Bob Pfeifer (chitarra e voce), Myrna Marcarian (tastiere e voce) e Ron Metz (batteria), formano gli Human Switchboard sul finire degli anni Settanta, sulla scia dell'esplosione punk, a Kent, in Ohio, nel cuore oscuro dell’America.
Tuttavia, mentre le band post-punk dell'epoca cantano il nichilismo e l’alienazione, le canzoni degli Switchboard parlano di sesso, amore e perdita, ostentando i loro sentimenti tanto quanto le loro influenze, tra cui è impossibile non menzionare i Velvet Underground. È evidente, infatti, che lo stile melodico di Pfeifer, la voce tagliente ed il suono frastagliato della chitarra presentino una notevole somiglianza con quelli del giovane Lou Reed, eppure nel lavoro di Pfeifer c'è una tensione emotiva e una paranoia sessuale che lo distingue decisamente dai Velvet e dai loro numerosi epigoni. Né si può negare che il ronzio del Farfisa di Myrna Marcarian dimostri che nella ricetta degli Human Switchboard c'è garage rock quanto basta.

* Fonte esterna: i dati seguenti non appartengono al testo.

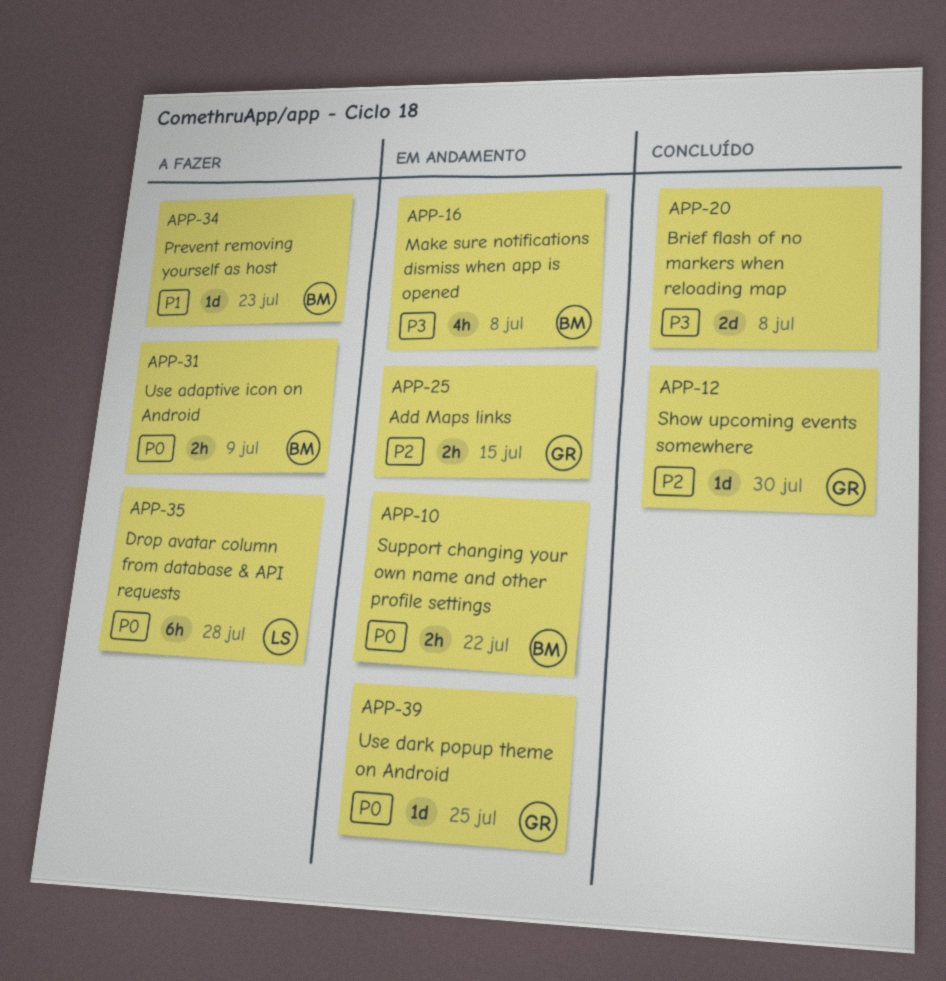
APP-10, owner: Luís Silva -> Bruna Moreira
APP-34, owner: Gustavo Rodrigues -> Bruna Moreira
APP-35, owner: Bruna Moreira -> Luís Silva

Who’s Landing In My Hangar, pubblicato all'alba degli anni '80, è il loro unico, sorprendente, album in studio (le altre due uscite degli Switchboard sono registrazioni dal vivo). "Say No to Saturday's Girl" - traccia di apertura - in un mondo migliore sarebbe stata un grande successo pop. "Refrigerator Door", è una stravagante ballata di oltre sette minuti, che Kurt Cobain definì "la Stairway to Heaven del punk”, ma che ha più attinenze con "Heroin" dei Velvet o con le ballate schizofreniche di Patti Smith."I Can Walk Alone" è veloce e nervoso garage-pop. L'esplosiva "I Used to Believe In You" è puro suono anni ’60 contaminato dalla nevrosi degli ’80. "Where the Light Breaks" è avanguardia new wave che ricorda i primi Talking Head.

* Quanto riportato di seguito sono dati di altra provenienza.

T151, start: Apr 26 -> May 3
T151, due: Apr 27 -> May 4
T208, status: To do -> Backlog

Ogni traccia di questo album, parla di
un'esistenza cupa e senza vie d’uscita che, probabilmente può comprendere fino
in fondo solo chi ha vissuto la asfittica atmosfera della provincia, americana
e non. Tuttavia, è innegabile l'intensità travolgente di queste canzoni, in
equilibrio tra rumore e frammenti melodici, tra new wave, punk rock e lunatico rock
and roll; tra i Modern Lovers e gli Only Ones, con derive sonore alla Sonic
Youth ed i ritmi frenetici dei Talking Heads.

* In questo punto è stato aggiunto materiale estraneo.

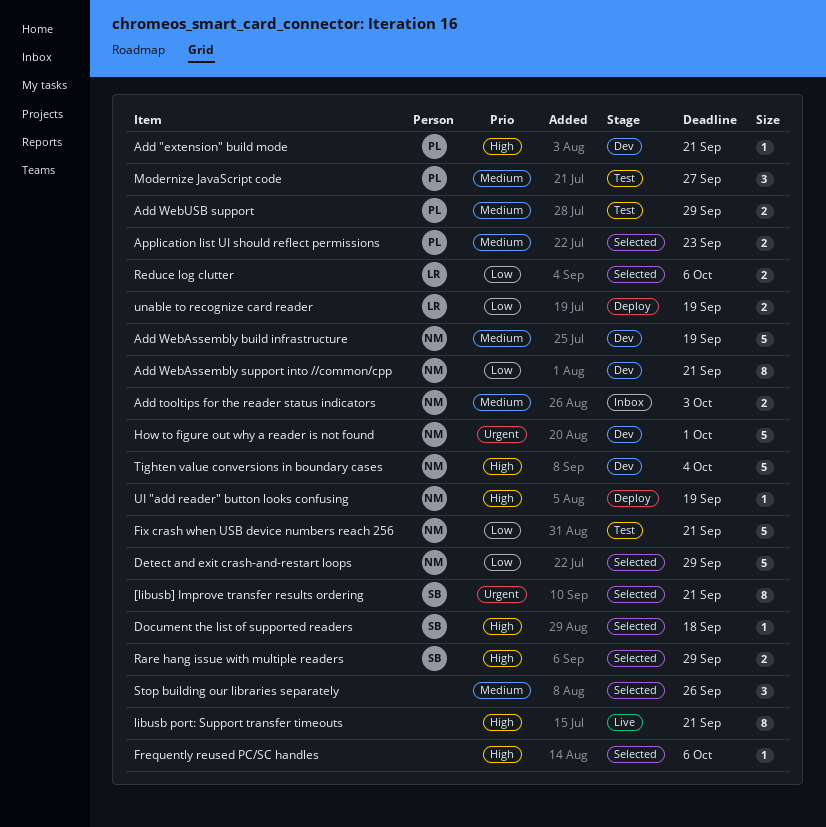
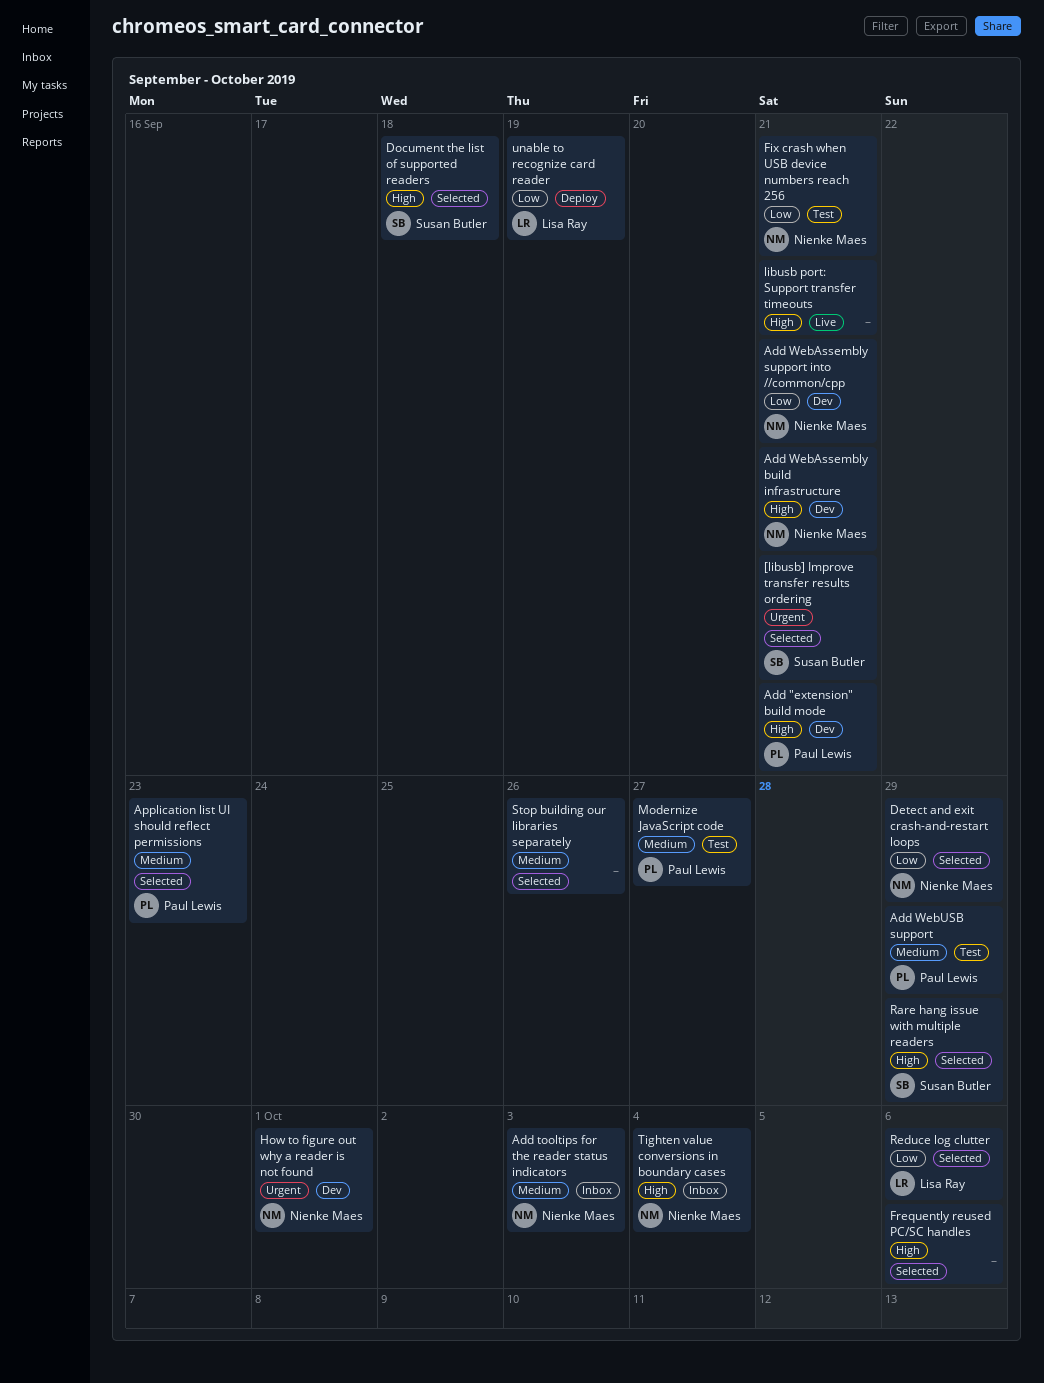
Add WebAssembly build infrastructure, priority: Medium -> High
Add WebAssembly build infrastructure, due: Sep 19 -> Sep 21
Tighten value conversions in boundary cases, status: Dev -> Inbox
UI "add reader" button looks confusing: present -> none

Nessun altro gruppo in circolazione suonava come gli Human
Switchboard, i quali sono stati tra i primi ad esplorare i confini artistici tracciati
dai Velvet Underground e ad “inventare” la New Wave sul lato americano
dell’Atlantico. Poco dopo, arriveranno Dream
Syndicate e Green On Red.
Artefici di un suono urbano e grezzo, teso ed elettrico, con
la giusta dose di rabbia ed entusiasmo, che risulta ancora vero e sincero
nonostante gli anni, Human Switchboard è forma e sostanza, qualcosa di molto
più grande della somma delle sue parti.